To vividly illustrate how outdated the old horizontal spectrum has become, try placing the two major political parties on a vertical spectrum. Who are the Democrats and Republicans standing with? Who are they working for? Those on top or those on the bottom?
Both parties belong at or near the top because both are catering to wealthy special interests and neither major party is listening to ordinary people or reliably acting on their behalf. The masses know who owns the politicians and our government, and it’s not us. It’s the big campaign donors and the lobbyists and the wealthy elites those lobbyists represent.
So while the old horizontal spectrum continues to foster the illusion of two parties with separate and distinct masters, a vertical spectrum does a much better job of depicting how the two have really morphed into one in so many ways.
If we modernize the ideological spectrum and stop thinking right and left and start thinking up and down to make sense of politics, we'll also be forced to update our political vocabulary. We'll no longer talk about liberals and conservatives and left wings and right wings. We'll need new shorthand, new labels. Maybe we'll speak of royalists and commoners. Then and only then will our speech again have a ring of truth when we tell each other who’s on our side and who’s not.
Such recalibration of political language will not come from the political class. That crowd is obsessed with who’s right and who’s left. Which is why they are so hopelessly out of touch with average citizens. If they'd spend half as much time thinking about what’s right and wrong, we wouldn’t be in the midst of political corruption scandals of historic proportions. Maybe the public’s regard for politicians wouldn’t be somewhere between that of used car salesmen and child molesters. And the majority of citizens might not feel politically homeless, as they do now.
The people of Wisconsin and America are not as hopelessly divided as the political pundits like to claim. We all have much in common. But the party bosses thrive on playing up what distinguishes them from their political enemies, and this leads them to ceaselessly drive wedges between groups of citizens.
There’s much that needs doing if we are to restore some sense of honor to government. But while we endeavor to clean house, we also need to think about creating a political home for common folks. We need a common party. One where talk of the common good is not so uncommon.
For the record, I am not talking about a third-party movement. I am talking about a first-party movement. We should have at least one that truly owes its allegiance to the people.

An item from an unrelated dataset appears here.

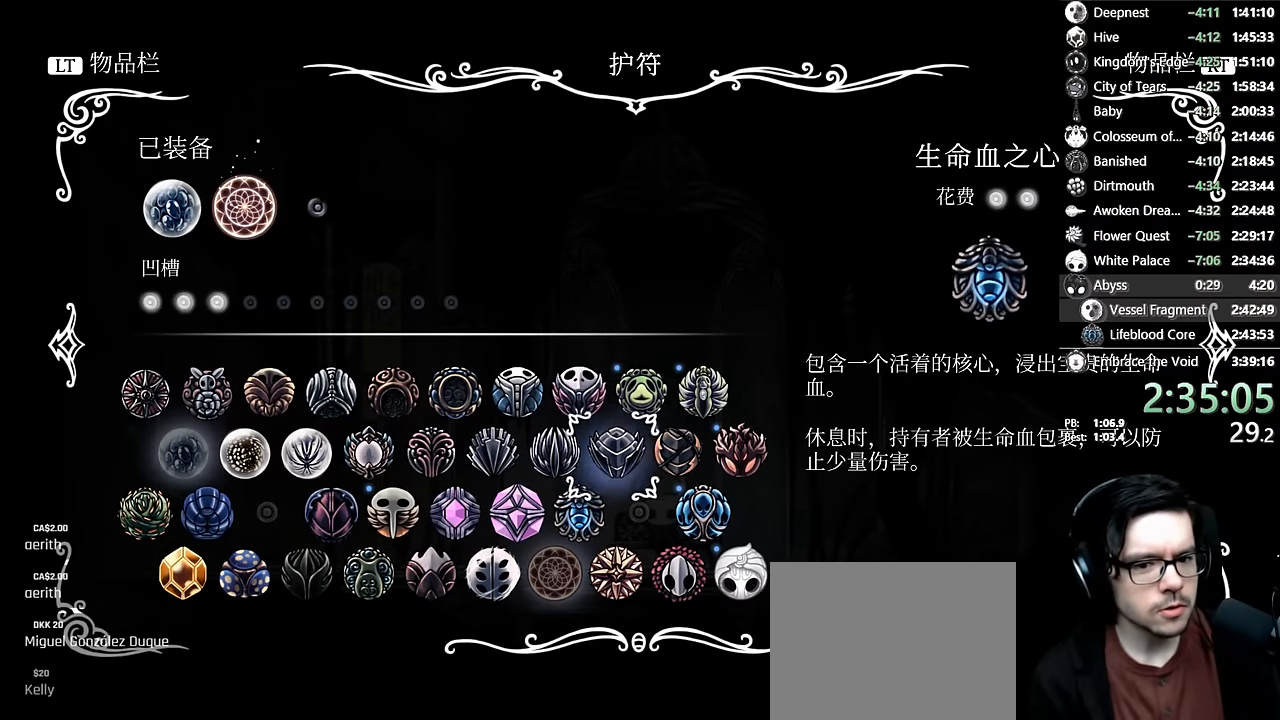
{"buttons": [], "left_stick": "center", "right_stick": "center", "events": [[100, "DPAD_DOWN", "up"], [200, "DPAD_RIGHT", "down"], [300, "DPAD_RIGHT", "up"], [350, "DPAD_RIGHT", "down"], [467, "DPAD_RIGHT", "up"]]}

Maybe one of the existing parties will finally take notice of the public’s wholesale retreat from public life, sense a growth opportunity, and make an offer the commoners can’t refuse. Maybe.
Just as likely, we’re approaching one of those historic turning points that calls for the creation of something brand new and tests our capacity for democratic renewal.
Either way, the near future promises to be exhilarating . . . or petrifying, depending on how you take to social upheaval. Because the status quo is not sustainable. Something’s got to give.